Return the portion of the migration rollback issue below that runs from "Issue #126 adds" to "backup you restore.", copied word for word.

(Given passage)

Skip to content

ops: migration rollback runbook for failed production deploys #132

@GitAddRemote

Description

@GitAddRemote

Tech Story

As a solo engineer, I want a written, rehearsed runbook for rolling back a failed database migration so that when a migration breaks production at 2 AM, I can restore service in under 15 minutes by following a checklist — not by improvising.

ELI5 Context

What is a database migration and why does it fail?
A migration is a SQL script that changes your database schema — adding a column, dropping a table, renaming a field. Migrations fail for reasons like: the SQL has a syntax error, a constraint is violated (e.g. adding a NOT NULL column to a table with existing rows), or the migration runs out of time/memory mid-way. A half-run migration can leave the schema in a state that crashes the app on startup.

Why are there two rollback paths?
The fast path (TypeORM revert) undoes the last migration using TypeORM's built-in mechanism. It's fast (seconds) but only works if the migration's down() method is correctly written and the database is in a consistent enough state to run it. The safe path (backup restore) is the nuclear option — it ignores the migration entirely and restores the database to the state it was in 60 seconds before the deploy started. It always works, but it takes longer and means any data written between the backup and the restore is lost.

What is TypeORM's down() method?
Every TypeORM migration file has an up() method (the migration) and a down() method (how to undo it). Running pnpm migration:revert executes the down() of the most recently run migration. This is why all migrations in this project must have a working down() method — it's your first line of rollback defence.

What does "pre-deploy backup" mean here?
Issue #126 adds a step to the deploy workflow that runs the backup script before migrations. This backup is labelled with the git SHA, so you can find it instantly: pre-deploy-abc1234.sql.gz. If a migration fails, this is the backup you restore.

(End Given passage)
(Supplied material)

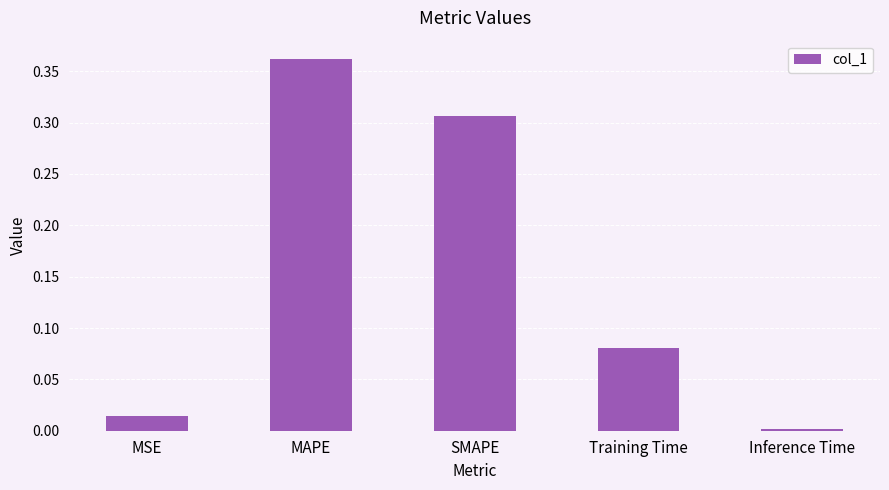

List the labels in order of value, largest first.

MAPE, SMAPE, Training Time, MSE, Inference Time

(End Supplied material)

* Result for this exercise *
Issue #126 adds a step to the deploy workflow that runs the backup script before migrations. This backup is labelled with the git SHA, so you can find it instantly: pre-deploy-abc1234.sql.gz. If a migration fails, this is the backup you restore.